Those of you following the corruption of Lexington mayor Jim Newberry and his race against Jim Gray may want to pay close attention.
On Monday, Franklin Circuit Court Judge Phillip Shepherd issued an opinion and order in the Kentucky American Water supply case.
It is, needless to say, very interesting. Here’s an excerpt:
Unfortunately, the PSC has been forced to address these questions without any clear guidance, or plan of action, from the KRA, the Secretary of Environmental and Public Protection Cabinet, and the Division of Water, the state agencies vested with statutory authority for planning for the use of Kentucky’s water resources.
The KRA, in particular, was created in 1986 with a bold and sweeping statutory mandate to address all aspects of water quality and management in the Kentucky River Basin, including the water supply deficit.
The legislature provided KRA with the statutory tools to raise funds, issue bonds and implement long term solutions to this problem. Id. Unfortunately, the KRA has essentially abdicated this responsibility, and thus the PSC, and KAWC, a non-public, regulated utility company, have been left to deal with the problem using the inadequate tools at their disposal.
As a result, the PSC has been presented with a plan that does much to address the immediate problem from the limited perspective of the private investors in KAWC. The plan approved by the PSC, however, necessarily lacks the comprehensive approach to conservation of our state’s water resources and the environment that the legislature entrusted to KRA, the Environmental and Public Protection Cabinet (EPPC), and local governments under KRS Chapter 151. The failure of the KRA and the EPPC to take the lead in solving this problem does not, however, diminish the statutory obligation of the PSC to address this problem with whatever tools are available.

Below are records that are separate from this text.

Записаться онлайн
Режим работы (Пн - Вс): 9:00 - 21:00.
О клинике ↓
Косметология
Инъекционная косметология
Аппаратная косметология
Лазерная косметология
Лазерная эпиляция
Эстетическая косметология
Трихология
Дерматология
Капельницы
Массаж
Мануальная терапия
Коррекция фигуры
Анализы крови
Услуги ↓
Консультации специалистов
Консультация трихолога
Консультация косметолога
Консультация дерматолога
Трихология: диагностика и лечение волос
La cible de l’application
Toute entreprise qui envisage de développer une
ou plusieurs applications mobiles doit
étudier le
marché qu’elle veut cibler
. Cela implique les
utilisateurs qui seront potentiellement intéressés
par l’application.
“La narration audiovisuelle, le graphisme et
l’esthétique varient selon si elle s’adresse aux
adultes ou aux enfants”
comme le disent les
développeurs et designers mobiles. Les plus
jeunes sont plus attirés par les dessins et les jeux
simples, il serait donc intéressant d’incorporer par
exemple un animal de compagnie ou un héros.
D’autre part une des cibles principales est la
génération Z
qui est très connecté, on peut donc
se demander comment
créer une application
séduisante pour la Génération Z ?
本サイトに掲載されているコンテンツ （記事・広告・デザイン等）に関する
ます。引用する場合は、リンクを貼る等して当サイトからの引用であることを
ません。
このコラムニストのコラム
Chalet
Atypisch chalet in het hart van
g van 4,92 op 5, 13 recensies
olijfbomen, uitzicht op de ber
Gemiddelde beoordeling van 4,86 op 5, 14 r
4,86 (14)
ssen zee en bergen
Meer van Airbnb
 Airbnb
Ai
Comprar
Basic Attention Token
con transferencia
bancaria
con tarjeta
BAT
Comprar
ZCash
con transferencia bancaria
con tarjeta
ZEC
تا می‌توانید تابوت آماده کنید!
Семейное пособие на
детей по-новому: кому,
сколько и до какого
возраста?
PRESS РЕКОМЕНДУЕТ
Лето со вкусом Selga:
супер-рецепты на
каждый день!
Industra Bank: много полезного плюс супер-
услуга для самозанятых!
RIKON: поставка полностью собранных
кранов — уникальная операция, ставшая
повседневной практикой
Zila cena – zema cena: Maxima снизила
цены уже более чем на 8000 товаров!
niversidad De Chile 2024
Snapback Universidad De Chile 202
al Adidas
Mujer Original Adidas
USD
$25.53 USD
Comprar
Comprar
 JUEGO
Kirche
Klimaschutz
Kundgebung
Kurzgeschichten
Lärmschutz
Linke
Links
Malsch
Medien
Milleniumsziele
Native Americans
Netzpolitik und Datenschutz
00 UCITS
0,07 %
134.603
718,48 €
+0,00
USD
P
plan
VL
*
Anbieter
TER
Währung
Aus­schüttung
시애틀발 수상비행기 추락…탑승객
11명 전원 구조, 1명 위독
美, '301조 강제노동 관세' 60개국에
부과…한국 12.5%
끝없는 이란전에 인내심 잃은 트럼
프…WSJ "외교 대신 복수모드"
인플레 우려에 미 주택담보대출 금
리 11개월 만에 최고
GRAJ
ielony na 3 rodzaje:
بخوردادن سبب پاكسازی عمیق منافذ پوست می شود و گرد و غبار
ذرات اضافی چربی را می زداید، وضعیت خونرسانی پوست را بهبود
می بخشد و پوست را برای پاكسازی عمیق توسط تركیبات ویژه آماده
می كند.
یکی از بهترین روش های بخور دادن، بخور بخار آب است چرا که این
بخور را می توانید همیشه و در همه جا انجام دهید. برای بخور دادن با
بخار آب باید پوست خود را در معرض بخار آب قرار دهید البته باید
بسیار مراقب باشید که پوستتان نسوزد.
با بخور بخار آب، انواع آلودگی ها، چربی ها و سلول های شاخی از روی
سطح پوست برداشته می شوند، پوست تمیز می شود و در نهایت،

While the result, in the judgement of this Court, is less than ideal, and is, at best, a short-term solution to the problem, the PSC could not decide this case in a vacuum. After 20 years of struggling to address this problem, it could not reasonably await a better long term solution from the state agencies charged with the responsibility of planning and addressing water supply issues in the Kentucky River Basin.
Wanna read the entire thing? Click here (Warning: PDF Link) to download the full document.
Something tells me this is going to become a much bigger deal in the Lexington mayoral race.